Marine unexploded ordnance (UXO) is a significant environmental contaminant, particularly in shallow waters where it may intersect with the public. Effective remediation requires assessment at a minimum, and in many cases either removal or neutralization. In all but the shallowest waters, this requires intervention by divers trained in UXO remediation, a dangerous task requiring specialized training and extraordinary precautions.

Over the preceding half-century, the need to perform inspection and maintenance in the deep ocean, driven largely by the needs of the energy industries, has resulted in sophisticated tele-operated robotic systems designed for operation at pressures inhospitable to human life. Such remotely-operated vehicles frequently feature high-degree-of-freedom arms to perform manipulation tasks under remote control by an operator on the surface. Such technologies originating in subsea intervention could be adapted to perform remote remediation of UXO, reducing the risk to divers. However, despite the critical role such tele-operated manipulators play in maintaining critical deep ocean infrastructure, they are technologically relatively simple, with constrained sensory capabilities and limited manual dexterity. These challenges are highly relevant to teleoperated UXO remediation where precise handling is essential for safe handling of the UXO. However, advances in user-assistive robotic control motivated by the demands of work in the deep ocean can also improve the efficiency and effectiveness of tele-operated manipulation for UXO remediation.

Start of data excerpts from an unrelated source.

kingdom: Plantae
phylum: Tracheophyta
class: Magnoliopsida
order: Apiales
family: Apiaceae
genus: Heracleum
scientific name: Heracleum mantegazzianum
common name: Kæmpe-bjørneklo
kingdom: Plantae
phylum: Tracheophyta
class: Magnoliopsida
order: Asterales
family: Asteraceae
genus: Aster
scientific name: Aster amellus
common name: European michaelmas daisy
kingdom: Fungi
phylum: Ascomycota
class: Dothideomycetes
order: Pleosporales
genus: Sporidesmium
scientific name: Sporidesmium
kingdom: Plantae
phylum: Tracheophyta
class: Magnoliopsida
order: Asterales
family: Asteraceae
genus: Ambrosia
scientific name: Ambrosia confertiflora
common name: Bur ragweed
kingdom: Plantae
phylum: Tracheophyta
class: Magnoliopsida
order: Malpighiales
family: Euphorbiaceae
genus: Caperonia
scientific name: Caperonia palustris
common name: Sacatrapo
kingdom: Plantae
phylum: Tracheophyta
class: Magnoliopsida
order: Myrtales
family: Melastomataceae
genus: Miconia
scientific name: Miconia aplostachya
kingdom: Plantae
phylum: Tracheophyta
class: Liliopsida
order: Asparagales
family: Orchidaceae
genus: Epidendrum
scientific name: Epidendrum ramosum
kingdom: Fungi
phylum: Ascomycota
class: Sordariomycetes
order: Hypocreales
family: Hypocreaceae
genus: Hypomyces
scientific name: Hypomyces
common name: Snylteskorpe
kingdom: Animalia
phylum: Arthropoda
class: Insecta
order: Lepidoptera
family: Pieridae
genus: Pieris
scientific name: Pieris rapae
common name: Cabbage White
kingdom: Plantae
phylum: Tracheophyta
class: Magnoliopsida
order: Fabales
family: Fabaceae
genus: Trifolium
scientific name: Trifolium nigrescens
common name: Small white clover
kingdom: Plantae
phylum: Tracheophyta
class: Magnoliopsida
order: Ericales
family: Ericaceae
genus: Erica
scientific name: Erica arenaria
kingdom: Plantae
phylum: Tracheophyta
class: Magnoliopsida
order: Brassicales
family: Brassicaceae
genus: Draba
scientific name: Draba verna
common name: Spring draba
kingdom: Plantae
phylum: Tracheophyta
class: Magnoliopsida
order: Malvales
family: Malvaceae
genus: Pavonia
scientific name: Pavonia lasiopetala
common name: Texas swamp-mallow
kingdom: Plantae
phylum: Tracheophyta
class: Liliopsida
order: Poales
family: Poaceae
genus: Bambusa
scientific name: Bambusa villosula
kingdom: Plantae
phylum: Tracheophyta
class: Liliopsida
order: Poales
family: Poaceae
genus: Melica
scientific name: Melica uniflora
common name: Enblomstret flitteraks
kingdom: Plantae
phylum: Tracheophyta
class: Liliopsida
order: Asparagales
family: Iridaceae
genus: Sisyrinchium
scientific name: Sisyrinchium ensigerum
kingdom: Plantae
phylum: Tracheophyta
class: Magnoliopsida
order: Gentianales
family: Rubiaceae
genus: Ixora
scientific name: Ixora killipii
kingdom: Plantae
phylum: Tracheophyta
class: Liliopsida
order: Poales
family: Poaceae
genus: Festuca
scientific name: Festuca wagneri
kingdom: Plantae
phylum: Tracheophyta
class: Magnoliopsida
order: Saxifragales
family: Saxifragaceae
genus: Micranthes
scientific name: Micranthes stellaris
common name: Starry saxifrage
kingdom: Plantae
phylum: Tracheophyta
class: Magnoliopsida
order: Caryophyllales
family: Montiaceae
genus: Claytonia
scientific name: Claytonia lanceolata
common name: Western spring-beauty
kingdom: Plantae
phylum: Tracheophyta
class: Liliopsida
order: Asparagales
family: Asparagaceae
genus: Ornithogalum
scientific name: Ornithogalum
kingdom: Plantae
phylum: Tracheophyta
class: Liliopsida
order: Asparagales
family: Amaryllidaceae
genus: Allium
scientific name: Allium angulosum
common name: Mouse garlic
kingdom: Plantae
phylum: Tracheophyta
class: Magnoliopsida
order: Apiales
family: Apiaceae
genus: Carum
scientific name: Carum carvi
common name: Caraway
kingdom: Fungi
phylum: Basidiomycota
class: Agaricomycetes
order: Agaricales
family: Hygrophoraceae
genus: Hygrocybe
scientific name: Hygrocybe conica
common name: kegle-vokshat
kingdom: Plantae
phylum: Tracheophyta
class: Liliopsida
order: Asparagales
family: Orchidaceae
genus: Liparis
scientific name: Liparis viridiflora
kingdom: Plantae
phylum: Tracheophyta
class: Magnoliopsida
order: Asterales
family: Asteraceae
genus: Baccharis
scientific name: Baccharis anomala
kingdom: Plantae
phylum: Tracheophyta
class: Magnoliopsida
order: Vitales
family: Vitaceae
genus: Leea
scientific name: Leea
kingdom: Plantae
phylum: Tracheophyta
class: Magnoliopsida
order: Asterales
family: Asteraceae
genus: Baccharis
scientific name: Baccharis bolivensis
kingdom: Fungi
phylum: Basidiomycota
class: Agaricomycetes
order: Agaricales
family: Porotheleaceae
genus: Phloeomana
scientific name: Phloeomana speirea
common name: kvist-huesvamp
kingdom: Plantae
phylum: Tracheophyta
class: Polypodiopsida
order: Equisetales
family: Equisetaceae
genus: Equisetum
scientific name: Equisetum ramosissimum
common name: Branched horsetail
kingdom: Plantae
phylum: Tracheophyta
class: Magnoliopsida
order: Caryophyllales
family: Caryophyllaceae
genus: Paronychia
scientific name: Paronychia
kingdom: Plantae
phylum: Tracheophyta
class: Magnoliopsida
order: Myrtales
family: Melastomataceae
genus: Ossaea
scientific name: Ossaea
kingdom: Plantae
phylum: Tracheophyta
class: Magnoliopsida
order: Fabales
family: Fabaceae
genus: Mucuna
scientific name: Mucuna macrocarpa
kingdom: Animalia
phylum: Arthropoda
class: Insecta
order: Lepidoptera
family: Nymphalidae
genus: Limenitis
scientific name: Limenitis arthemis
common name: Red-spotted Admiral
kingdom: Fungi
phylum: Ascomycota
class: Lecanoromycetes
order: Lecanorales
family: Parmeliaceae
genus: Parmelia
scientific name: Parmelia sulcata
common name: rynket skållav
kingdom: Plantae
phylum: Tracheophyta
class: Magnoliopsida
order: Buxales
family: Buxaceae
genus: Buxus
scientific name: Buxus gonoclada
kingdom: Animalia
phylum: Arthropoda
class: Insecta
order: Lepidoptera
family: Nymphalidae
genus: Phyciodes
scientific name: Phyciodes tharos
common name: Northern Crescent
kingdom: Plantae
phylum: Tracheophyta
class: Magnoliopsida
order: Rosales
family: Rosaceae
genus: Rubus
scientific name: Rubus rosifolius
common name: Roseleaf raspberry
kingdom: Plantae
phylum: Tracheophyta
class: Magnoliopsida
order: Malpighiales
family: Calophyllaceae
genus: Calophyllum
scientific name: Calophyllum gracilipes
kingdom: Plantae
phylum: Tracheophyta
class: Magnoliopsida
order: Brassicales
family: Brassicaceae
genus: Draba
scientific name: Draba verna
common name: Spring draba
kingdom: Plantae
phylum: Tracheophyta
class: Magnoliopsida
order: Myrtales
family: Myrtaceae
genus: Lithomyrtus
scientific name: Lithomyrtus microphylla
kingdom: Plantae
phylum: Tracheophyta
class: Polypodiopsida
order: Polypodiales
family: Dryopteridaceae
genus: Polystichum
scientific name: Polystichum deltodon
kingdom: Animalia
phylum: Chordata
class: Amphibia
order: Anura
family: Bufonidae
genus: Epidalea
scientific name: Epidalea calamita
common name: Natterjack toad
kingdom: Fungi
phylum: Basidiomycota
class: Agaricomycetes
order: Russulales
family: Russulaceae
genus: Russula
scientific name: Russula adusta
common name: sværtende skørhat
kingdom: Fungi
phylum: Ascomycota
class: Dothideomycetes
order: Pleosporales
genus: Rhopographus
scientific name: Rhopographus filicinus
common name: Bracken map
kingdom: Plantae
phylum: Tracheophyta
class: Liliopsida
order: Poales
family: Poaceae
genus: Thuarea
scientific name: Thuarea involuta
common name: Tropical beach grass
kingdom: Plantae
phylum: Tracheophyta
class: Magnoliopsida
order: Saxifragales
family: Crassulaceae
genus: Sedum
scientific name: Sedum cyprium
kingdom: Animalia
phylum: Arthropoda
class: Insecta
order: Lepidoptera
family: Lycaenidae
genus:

This project incorporates three research elements. First is the construction of a testing platform which incorporates a commercial off-the-shelf subsea manipulator, appropriate sensors and a workspace for placing test objects. This test system is scaled to allow operation in the University of Washington School of Oceanography test tank as well as installation on two vessels at University of Washington Applied Physics Laboratory for testing in local waters. The second element, headed by Olis Robotics, concerns the development of software tools for visualizing and planning grasp maneuvers before execution, allowing delicate grasps to be planned in advance based on observed knowledge of the object in context rather than being planned in real-time by an operator. The third element, driven by the University of Washington School of Electrical and Computer Engineering, concerns the use of virtual reality in planning and visualizing grasping maneuvers.

The test system was constructed and deployed to the School of Oceanography test tank in the fall of 2018. This allowed completion of a full semi-autonomous grasp cycle, including collection of a 3D point cloud of the UXO in the test workspace using a subsea laser scanner, handoff to of that point cloud to the Olis control software, planning of an ideal grasp, then semi-automated execution of the grasp, allowing a controlled grasp of a UXO stand-in.

Once matured, robotic manipulation offers a compelling alternative to human divers for all forms of UXO handling, including removal as well as preparation for destruction-in-place. As shown within this project, integrating robotic perception and control allows more precise, more efficient manipulator control under human operation. It is also a necessary prerequisite for future, more autonomous control in which robotic intelligence might perform elements of UXO remediation under human oversight but without direct human control.